充実の図書館廃棄本

 あちこちの図書館では収蔵スペースに余裕がなくなっていて、新刊の受け入

れのためには、古い蔵書のうち複数あるものなどを除籍しなくてはいけなく

なっています。当方が利用するまちの図書館もそうでありまして、毎日のよう

に除籍した本が、どうぞお持ちくださいと並んでいます。

 図書館のヘビーユーザーの中には、この除籍本コーナーを楽しみにしている

人がいて、それを目当てに図書館が開くのを待つ人もいるようです。

そうしたヘビーユーザーから、こんなのがありましたわと回してもらったのが、

次のものであります。

  雑誌「ポパイ」の創刊は1976年6月に、当時の平凡出版からでて、翌年3月

から月二回の形になったとのことです。当時の男性雑誌といえば「平凡パンチ

などはあったのですが、女性のヌードを掲載しない雑誌というのは、あまり

なかったか、これがはじめてだったのかな。

 当方はすでに就職をしていましたし、田舎育ちで野暮ったい人間でありまし

たので「ポパイ」を手にすることもなしでした。むしろそれからあとにでた

「ブルータス」のほうが、当方の趣味にあった特集を組んでいたように思い

ます。

 とはいうものの、今も続いている「ブルータス」よりも、消えてしまった

「ポパイ」のほうが、当時の若い人にはインパクトがありましたでしょう。

本の作り方も、外部のスタッフ・ライター(というかそのジャンルに強い素人

さん)が参画するという斬新なものでした。

 この本の冒頭のところで赤田さん(1961年生まれ)は、「『ポパイ』の黄金

時代を体験するには創刊2号から50号を読めば良い」と書いて、それをこの本

の結論としています。

 赤田さんの個人的な「ポパイ」体験についてです。

「高校でも『ポパイ』は評判になっていきました。

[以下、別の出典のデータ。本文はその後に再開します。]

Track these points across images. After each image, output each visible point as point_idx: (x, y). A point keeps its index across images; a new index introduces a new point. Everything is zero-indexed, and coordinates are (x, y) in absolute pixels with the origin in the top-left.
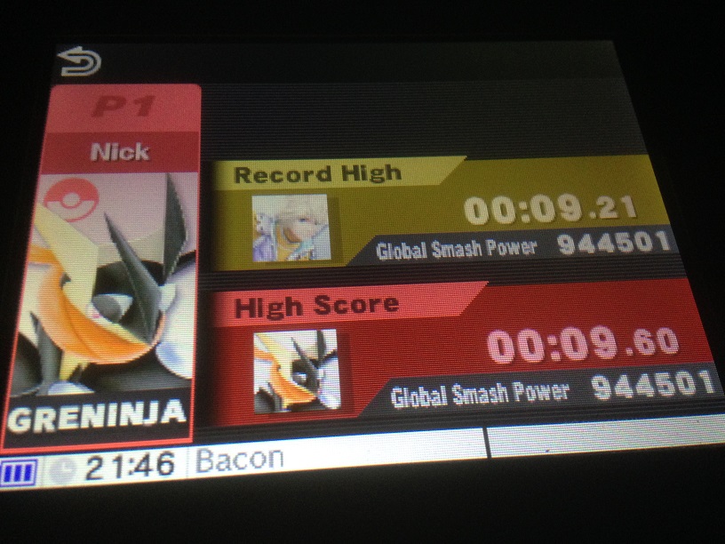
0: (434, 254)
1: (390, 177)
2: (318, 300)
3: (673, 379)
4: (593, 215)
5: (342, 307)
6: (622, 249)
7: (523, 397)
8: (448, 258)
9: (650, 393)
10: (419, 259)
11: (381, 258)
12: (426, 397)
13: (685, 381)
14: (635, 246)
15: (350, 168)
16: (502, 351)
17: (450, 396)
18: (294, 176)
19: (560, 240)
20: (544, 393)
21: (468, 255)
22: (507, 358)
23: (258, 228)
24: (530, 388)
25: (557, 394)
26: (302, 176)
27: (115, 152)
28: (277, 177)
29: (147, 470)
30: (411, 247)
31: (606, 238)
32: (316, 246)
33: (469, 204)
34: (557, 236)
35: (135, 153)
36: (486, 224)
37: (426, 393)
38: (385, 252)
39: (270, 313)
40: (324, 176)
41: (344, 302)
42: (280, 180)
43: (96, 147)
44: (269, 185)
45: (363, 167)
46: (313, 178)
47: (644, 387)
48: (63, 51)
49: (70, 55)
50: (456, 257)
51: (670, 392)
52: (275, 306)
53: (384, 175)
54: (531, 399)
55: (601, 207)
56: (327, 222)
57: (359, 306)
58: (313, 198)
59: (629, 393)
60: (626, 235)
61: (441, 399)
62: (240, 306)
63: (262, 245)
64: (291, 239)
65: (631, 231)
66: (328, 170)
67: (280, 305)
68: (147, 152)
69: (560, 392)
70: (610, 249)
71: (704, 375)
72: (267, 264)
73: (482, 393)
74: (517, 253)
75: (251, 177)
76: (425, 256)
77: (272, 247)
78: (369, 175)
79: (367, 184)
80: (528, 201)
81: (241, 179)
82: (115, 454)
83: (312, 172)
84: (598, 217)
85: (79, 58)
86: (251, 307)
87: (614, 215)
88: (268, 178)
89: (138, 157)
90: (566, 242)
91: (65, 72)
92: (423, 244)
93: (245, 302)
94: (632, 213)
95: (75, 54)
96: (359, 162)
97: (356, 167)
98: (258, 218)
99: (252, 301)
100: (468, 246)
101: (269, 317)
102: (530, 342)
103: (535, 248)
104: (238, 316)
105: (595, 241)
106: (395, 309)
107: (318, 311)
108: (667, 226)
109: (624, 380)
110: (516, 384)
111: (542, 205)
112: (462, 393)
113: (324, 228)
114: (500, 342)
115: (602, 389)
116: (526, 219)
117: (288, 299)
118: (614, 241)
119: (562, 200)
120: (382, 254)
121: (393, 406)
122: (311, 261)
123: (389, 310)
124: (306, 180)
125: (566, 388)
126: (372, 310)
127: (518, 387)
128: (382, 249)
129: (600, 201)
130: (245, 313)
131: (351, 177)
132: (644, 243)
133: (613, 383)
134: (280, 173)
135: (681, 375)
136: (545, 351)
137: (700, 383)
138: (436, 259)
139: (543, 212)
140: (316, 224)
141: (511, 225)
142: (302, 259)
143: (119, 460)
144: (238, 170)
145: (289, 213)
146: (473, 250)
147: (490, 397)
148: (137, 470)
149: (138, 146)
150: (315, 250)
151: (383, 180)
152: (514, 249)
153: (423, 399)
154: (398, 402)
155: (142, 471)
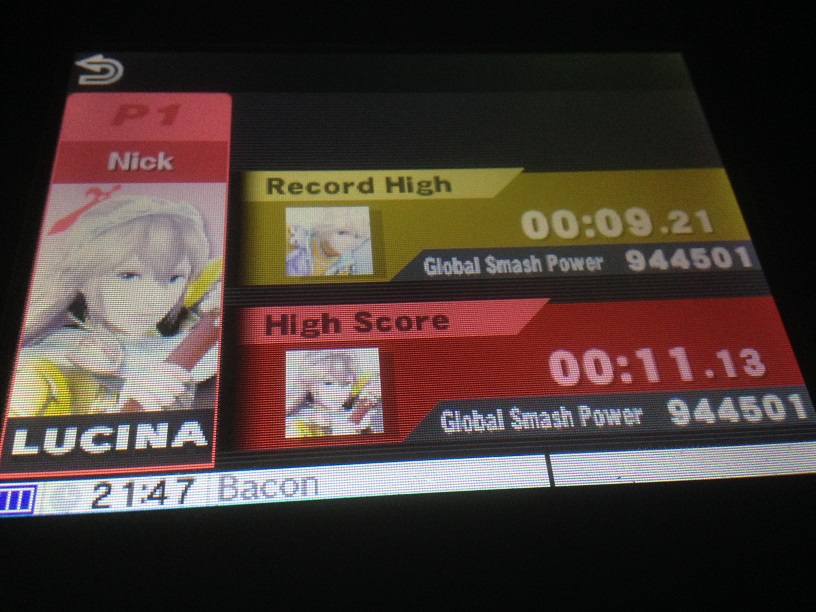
0: (489, 270)
1: (438, 190)
2: (358, 316)
3: (759, 403)
4: (664, 230)
5: (385, 324)
6: (699, 266)
7: (590, 421)
8: (503, 274)
9: (734, 417)
10: (472, 275)
11: (429, 273)
12: (480, 421)
13: (773, 406)
14: (713, 262)
15: (395, 179)
16: (565, 372)
17: (508, 420)
18: (332, 188)
19: (629, 255)
20: (614, 417)
21: (526, 271)
22: (572, 379)
23: (292, 241)
24: (597, 412)
25: (629, 419)
26: (342, 188)
27: (135, 161)
28: (314, 188)
29: (162, 498)
30: (463, 262)
31: (680, 254)
32: (356, 259)
33: (527, 219)
34: (626, 251)
35: (157, 163)
36: (547, 238)
37: (481, 417)
38: (433, 267)
39: (305, 331)
40: (366, 187)
41: (388, 319)
42: (317, 192)
43: (114, 156)
44: (305, 196)
45: (409, 178)
46: (353, 190)
47: (728, 411)
48: (81, 58)
49: (89, 63)
50: (513, 274)
51: (757, 417)
52: (310, 323)
53: (433, 187)
54: (600, 424)
55: (674, 221)
56: (369, 236)
57: (405, 323)
58: (353, 210)
59: (710, 419)
60: (702, 250)
61: (498, 423)
62: (270, 324)
63: (295, 259)
64: (329, 253)
65: (708, 246)
66: (370, 182)
67: (315, 322)
68: (171, 162)
69: (632, 416)
70: (685, 265)
71: (795, 399)
72: (302, 278)
73: (544, 417)
74: (581, 269)
75: (285, 188)
76: (478, 271)
77: (308, 261)
78: (416, 188)
79: (414, 196)
80: (592, 214)
81: (274, 191)
82: (126, 480)
83: (352, 184)
84: (670, 232)
85: (99, 66)
86: (283, 324)
87: (688, 230)
88: (304, 190)
89: (160, 167)
90: (635, 257)
91: (83, 80)
92: (476, 259)
93: (277, 318)
94: (707, 228)
95: (95, 62)
96: (404, 173)
97: (401, 179)
98: (293, 231)
99: (284, 317)
100: (526, 262)
101: (303, 334)
102: (597, 364)
103: (602, 264)
104: (269, 332)
105: (668, 256)
106: (445, 327)
107: (358, 329)
108: (747, 242)
109: (704, 404)
110: (582, 408)
111: (608, 219)
112: (521, 417)
113: (366, 241)
114: (564, 364)
115: (679, 413)
116: (590, 233)
117: (325, 316)
118: (688, 257)
119: (630, 214)
120: (430, 270)
121: (443, 430)
122: (350, 276)
123: (439, 328)
124: (346, 191)
125: (639, 412)
126: (419, 328)
127: (585, 412)
128: (430, 264)
129: (673, 215)
130: (277, 330)
131: (396, 189)
132: (722, 259)
133: (692, 407)
134: (316, 184)
135: (768, 399)
136: (615, 373)
137: (790, 408)
138: (490, 275)
139: (609, 226)
140: (356, 237)
141: (573, 240)
142: (341, 273)
143: (130, 486)
144: (270, 181)
145: (327, 226)
146: (532, 265)
147: (553, 422)
148: (150, 497)
149: (161, 155)
150: (355, 264)
151: (431, 192)
152: (578, 264)
153: (476, 423)
154: (448, 426)
155: (156, 499)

立教高校という、中小企業

の社長の息子など、お坊ちゃん系の集まる私立の男子校だったことも関係ある

のでしょうが、発売日には、クラスで4、5人が、休み時間に熱心に『ポパイ』

を読んでいたことが思い出されます。校庭では、青空の下、フリスビーが円を

描いていましたし、リーバイスの501やオシュコシュのダンガリーシャツ

ついて熱く語るポパイ小僧と言うべき遊び人も、実際いました。

初期の『ポパイ』には、一種独特のにおいと質感がありました。」

 「ポパイ」の黄金時代を築いた木滑編集長は立教のOBでありまして、この

雑誌の雰囲気というのは、赤田さんがいうところの東京の「お坊ちゃん系私立

男子校」のものでありますか。

 それだもの当方には縁がないさね。

 当時の立教OBといえば細野晴臣さん、女性でいえば荒井由実さんがいるの

ですが、70年代初めころに「はっぴいえんど」になじめなかったのも、こう

いう背景を感じとったからでしょうか。